Yan Qiang, director of the Science and Technology Information Department at Pinglu Canal Group, emphasized the canal’s strategic value. “Inland waterway transport offers substantial advantages over rail and road. It handles higher cargo volumes, lower costs, and reduced emissions, making it a critical element in optimizing China’s transport infrastructure,” he told People’s Daily. Yan estimated annual logistics cost savings of 5.2 billion yuan (approximately $731 million).
A China Daily editorial described the canal as “a strategic instrument that converts geographic proximity into economic gravity,” noting that it will accelerate China’s “dual circulation” development pattern while forging a more integrated future for Southeast Asia.
Southwest China’s inland provinces — Sichuan, Yunnan, Guizhou, and Chongqing — will gain more convenient access to the sea, accelerating their integration into global value chains. Major industrial investments are already underway along the canal route, including BYD’s lithium carbonate project with an annual capacity of 30,000 tons and Sun Paper’s 20 billion yuan forest-pulp-paper industrial park.
Independent Perspective
Independent analysis from bne IntelliNews offers a more measured assessment. The publication notes that claims of the canal being “the first major canal in over a thousand years” are misleading, as China has continuously developed waterways through the modern era.

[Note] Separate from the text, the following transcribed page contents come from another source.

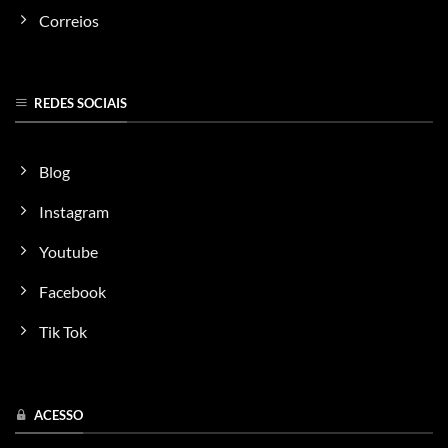
Correios
REDES SOCIAIS
Blog
Instagram
Youtube
Facebook
Tik Tok
ACESSO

It also points out that the canal follows and links existing river systems rather than being a straight artificial cut.
“Its effects will be largely regional and logistical rather than systemic once complete,” the analysis states, concluding that the canal is “in no way comparable in scale or global reach to choke points such as the Suez Canal or the Panama Canal.” However, it acknowledges the canal reflects a consistent pattern in China’s infrastructure strategy of using large-scale projects to reduce internal transport costs and integrate regional economies.
What to Watch For
Full navigation is scheduled for September 2026, when the canal is expected to open for commercial vessel traffic. The coming months will involve systematic testing of all lock equipment, electrical systems, and safety monitoring. Key questions remain about actual cargo volumes in the first years of operation, the canal’s environmental impact, and how it will affect port traffic in Guangzhou and the Pearl River Delta.
The Pinglu Canal represents a significant step in China’s broader logistics strategy, paralleling overseas projects like Cambodia’s Funan Techo Canal. For the southwestern provinces and ASEAN trade partners, it promises to reshape regional economic geography — not as a global game-changer, but as a practical and powerful tool for regional connectivity.